(PROBLEM DETAILS) Transcribe exactly the lines that fall between the one holding "25: (74, 348, 1.29)" and the one holding "41: (999, 346, 11.57)", inclusive, from the entries below.

(DATA UNDER STUDY)
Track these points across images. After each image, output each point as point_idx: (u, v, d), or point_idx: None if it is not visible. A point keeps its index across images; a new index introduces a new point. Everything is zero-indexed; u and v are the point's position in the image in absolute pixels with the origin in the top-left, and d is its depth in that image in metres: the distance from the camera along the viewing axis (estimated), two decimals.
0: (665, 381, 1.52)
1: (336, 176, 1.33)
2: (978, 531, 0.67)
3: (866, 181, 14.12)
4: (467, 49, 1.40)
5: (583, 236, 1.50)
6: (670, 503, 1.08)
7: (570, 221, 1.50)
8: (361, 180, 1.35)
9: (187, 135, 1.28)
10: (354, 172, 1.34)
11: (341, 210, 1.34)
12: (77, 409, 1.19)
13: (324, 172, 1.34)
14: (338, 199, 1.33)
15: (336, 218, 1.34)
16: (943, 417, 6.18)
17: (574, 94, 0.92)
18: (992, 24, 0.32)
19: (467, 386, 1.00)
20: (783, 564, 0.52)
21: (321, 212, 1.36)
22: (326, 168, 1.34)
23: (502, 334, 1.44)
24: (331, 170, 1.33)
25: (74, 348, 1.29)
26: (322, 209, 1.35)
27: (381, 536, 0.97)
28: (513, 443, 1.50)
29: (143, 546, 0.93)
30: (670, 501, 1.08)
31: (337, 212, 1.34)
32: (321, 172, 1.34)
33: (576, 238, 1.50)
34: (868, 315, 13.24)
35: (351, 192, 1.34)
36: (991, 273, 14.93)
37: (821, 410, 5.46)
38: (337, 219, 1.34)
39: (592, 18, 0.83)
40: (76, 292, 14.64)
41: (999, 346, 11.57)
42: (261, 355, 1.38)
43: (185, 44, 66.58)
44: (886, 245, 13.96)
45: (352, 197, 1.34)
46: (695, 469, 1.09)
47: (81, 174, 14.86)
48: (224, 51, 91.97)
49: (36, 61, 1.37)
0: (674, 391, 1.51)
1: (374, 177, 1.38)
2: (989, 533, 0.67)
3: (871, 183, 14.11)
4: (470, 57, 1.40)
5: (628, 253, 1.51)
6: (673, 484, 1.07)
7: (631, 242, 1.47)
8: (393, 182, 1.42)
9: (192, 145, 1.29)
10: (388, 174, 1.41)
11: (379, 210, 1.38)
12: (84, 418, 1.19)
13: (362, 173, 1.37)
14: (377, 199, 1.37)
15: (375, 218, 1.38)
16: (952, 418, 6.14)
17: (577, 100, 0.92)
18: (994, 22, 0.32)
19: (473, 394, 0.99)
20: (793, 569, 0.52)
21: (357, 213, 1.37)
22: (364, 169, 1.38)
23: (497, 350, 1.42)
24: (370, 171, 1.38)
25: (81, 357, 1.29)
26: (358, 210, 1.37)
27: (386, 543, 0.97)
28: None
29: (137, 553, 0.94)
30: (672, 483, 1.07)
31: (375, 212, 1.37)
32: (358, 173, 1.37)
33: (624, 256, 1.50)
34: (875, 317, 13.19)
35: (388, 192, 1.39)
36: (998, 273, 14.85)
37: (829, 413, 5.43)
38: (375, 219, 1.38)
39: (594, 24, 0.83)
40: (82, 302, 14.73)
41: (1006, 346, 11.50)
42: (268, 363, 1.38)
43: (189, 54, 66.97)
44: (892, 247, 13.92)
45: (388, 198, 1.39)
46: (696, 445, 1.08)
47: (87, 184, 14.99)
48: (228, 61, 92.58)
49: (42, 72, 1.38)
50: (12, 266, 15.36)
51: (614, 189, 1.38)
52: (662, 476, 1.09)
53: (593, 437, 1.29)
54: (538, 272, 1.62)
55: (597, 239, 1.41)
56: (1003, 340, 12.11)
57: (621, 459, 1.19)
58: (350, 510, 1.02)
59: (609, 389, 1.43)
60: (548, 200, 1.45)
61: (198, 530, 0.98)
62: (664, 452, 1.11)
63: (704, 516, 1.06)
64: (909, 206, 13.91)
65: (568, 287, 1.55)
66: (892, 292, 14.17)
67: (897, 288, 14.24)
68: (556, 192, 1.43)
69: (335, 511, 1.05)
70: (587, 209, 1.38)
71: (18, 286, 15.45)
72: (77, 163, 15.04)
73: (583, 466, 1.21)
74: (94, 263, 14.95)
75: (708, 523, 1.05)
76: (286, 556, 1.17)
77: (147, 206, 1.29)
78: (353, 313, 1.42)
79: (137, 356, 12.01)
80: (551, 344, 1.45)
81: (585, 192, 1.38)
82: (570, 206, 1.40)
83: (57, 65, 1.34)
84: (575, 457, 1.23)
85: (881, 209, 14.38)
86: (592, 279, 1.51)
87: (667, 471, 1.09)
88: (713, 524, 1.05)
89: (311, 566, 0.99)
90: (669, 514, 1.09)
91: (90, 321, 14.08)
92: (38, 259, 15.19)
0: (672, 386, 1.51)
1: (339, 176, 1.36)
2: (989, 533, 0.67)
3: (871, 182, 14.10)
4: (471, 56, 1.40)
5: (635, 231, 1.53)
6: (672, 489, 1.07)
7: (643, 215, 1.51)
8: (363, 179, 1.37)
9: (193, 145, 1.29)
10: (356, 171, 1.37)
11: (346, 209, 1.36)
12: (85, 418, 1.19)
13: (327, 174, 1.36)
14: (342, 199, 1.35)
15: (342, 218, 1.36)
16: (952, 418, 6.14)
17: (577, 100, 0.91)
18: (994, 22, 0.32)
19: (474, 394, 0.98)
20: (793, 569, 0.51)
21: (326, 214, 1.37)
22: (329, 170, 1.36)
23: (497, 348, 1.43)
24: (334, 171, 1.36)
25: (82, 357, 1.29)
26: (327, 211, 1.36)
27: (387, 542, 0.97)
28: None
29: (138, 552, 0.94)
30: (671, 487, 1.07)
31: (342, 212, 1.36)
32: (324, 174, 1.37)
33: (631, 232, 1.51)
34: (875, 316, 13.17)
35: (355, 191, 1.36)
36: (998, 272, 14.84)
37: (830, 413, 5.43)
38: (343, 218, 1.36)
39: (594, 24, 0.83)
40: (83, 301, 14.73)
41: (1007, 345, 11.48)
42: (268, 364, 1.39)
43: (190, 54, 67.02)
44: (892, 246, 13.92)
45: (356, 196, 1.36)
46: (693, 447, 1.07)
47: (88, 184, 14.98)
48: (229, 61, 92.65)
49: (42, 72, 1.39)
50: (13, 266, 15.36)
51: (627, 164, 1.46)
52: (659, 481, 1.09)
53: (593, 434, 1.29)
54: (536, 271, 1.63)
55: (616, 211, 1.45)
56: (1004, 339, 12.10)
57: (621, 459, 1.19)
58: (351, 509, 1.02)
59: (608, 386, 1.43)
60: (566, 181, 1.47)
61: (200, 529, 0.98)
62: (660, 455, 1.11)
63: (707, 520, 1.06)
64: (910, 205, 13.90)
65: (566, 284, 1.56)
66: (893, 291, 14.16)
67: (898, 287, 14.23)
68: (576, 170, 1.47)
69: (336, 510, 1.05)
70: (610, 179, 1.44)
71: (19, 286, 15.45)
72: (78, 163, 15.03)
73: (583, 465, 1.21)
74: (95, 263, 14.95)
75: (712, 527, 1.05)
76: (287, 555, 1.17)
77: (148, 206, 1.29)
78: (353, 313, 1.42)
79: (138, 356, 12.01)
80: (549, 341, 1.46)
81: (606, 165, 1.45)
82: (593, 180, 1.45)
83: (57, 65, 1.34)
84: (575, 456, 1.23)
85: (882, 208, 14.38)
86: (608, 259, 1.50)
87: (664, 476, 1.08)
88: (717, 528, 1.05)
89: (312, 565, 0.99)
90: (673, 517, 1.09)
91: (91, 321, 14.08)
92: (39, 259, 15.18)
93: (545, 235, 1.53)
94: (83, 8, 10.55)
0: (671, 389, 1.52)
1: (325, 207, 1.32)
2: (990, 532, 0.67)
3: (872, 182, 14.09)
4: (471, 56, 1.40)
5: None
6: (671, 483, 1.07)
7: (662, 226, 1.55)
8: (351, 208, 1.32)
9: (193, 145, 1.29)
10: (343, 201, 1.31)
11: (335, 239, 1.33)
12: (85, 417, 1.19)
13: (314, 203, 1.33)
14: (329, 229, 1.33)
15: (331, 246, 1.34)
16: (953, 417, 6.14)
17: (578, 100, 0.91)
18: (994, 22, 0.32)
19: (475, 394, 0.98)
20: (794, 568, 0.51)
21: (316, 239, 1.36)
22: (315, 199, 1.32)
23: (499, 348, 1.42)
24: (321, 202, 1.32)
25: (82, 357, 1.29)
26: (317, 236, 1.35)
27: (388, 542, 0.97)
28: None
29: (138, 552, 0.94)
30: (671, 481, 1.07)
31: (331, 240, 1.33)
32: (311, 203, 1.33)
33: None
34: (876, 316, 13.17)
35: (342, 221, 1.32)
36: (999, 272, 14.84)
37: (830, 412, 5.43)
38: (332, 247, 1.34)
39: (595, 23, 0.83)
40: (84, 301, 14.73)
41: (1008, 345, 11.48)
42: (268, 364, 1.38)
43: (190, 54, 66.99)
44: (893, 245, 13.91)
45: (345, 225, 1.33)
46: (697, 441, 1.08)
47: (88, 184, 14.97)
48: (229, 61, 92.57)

(REPLY TO THE EXERCISE)
25: (74, 348, 1.29)
26: (322, 209, 1.35)
27: (381, 536, 0.97)
28: (513, 443, 1.50)
29: (143, 546, 0.93)
30: (670, 501, 1.08)
31: (337, 212, 1.34)
32: (321, 172, 1.34)
33: (576, 238, 1.50)
34: (868, 315, 13.24)
35: (351, 192, 1.34)
36: (991, 273, 14.93)
37: (821, 410, 5.46)
38: (337, 219, 1.34)
39: (592, 18, 0.83)
40: (76, 292, 14.64)
41: (999, 346, 11.57)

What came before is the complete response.